Further, nearly two-thirds of African Americans believe medical research is biased against people of color and are less likely to participate in clinical trials for Alzheimer’s studies than all other groups surveyed.
“Trust is a foundation you need in order to get things done,” Ralph said. “We’re trying to get people involved in studies so that when there is a cure, or at least a disease modifying drug, it will fit the needs of African Americans.”
Both Mollie and Ralph work with the Indianapolis chapter of the Alzheimer’s Association, as well as the Alzheimer’s Disease Research Center. Before the pandemic, they hosted seminars to tell caregivers about the disease, which primarily affects individuals aged 65 and older. While in-person seminars aren’t possible right now, they are still working to spread the word through churches and virtual events.
“We’re both retired,” Ralph said. “We’re doing this because our people are dying, and we need to get the message out.”
To get their point across, Mollie is sure to tell everyone she speaks to that she volunteers for studies at the Indiana University Medical School and feels respected and listened to there.
While getting African Americans comfortable with the medical field is an important step, health care professionals will also need to adjust.
Hadya Sow of the Alzheimer’s Association Greater Indiana chapter believes reforms in the industry are necessary to bridging the gap between doctors and African Americans.
“The Alzheimer’s Association has discussed several recommendations,” Sow said. “Most importantly, we believe that cultural competency and implicit bias training is imperative for all health care providers, and training must be expanded.”

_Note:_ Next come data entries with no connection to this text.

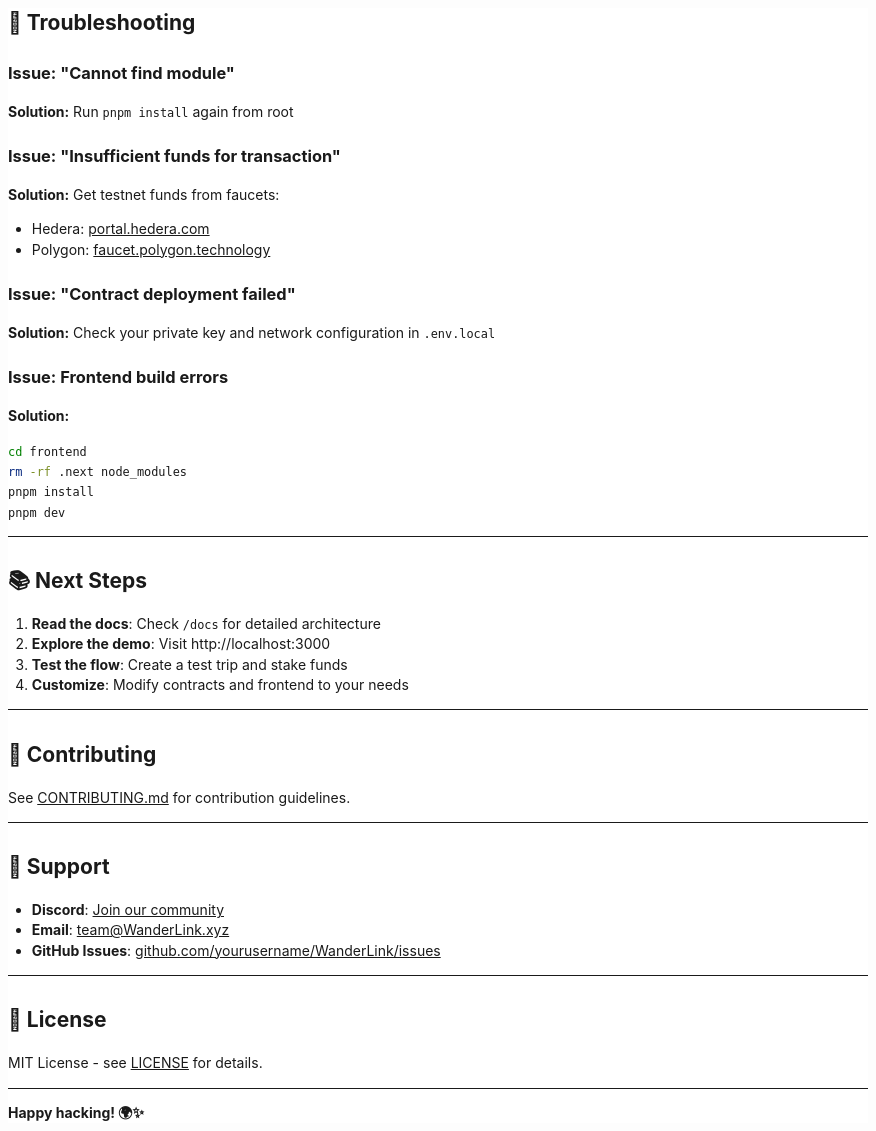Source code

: 
## 🐛 Troubleshooting

### Issue: "Cannot find module"
**Solution:** Run `pnpm install` again from root

### Issue: "Insufficient funds for transaction"
**Solution:** Get testnet funds from faucets:
- Hedera: [portal.hedera.com](https://portal.hedera.com)
- Polygon: [faucet.polygon.technology](https://faucet.polygon.technology)

### Issue: "Contract deployment failed"
**Solution:** Check your private key and network configuration in `.env.local`

### Issue: Frontend build errors
**Solution:**
```bash
cd frontend
rm -rf .next node_modules
pnpm install
pnpm dev
```

---

## 📚 Next Steps

1. **Read the docs**: Check `/docs` for detailed architecture
2. **Explore the demo**: Visit http://localhost:3000
3. **Test the flow**: Create a test trip and stake funds
4. **Customize**: Modify contracts and frontend to your needs

---

## 🤝 Contributing

See [CONTRIBUTING.md](../CONTRIBUTING.md) for contribution guidelines.

---

## 💬 Support

- **Discord**: [Join our community](https://discord.gg/WanderLink)
- **Email**: team@WanderLink.xyz
- **GitHub Issues**: [github.com/yourusername/WanderLink/issues](https://github.com/yourusername/WanderLink/issues)

---

## 📄 License

MIT License - see [LICENSE](../LICENSE) for details.

---

**Happy hacking! 🌍✨**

Getting people comfortable going to the doctor and making sure doctors understand where their patients are coming from is an important step in early prevention.
And when it comes to Alzheimer’s disease, early prevention can make a huge difference.
“It’s imperative to find out early on whether or not a person is experiencing dementia,” Sow said. “Alzheimer’s impacts people’s ability to live their daily lives … so it’s important to be aware of what they’re experiencing so we know what level of care and support they need and what resources are available to them.”
It’s caregivers, Mollie said, that typically notice changes in a loved one.
Mollie and Ralph suggest caregivers document changes they see in a parent or loved one and accompany them to a doctor’s appointment to not just share their concerns but advocate for the patient. Both Mollie and Ralph said it’s best to go into the appointment prepared, and to make sure you don’t leave until you have all your questions answered.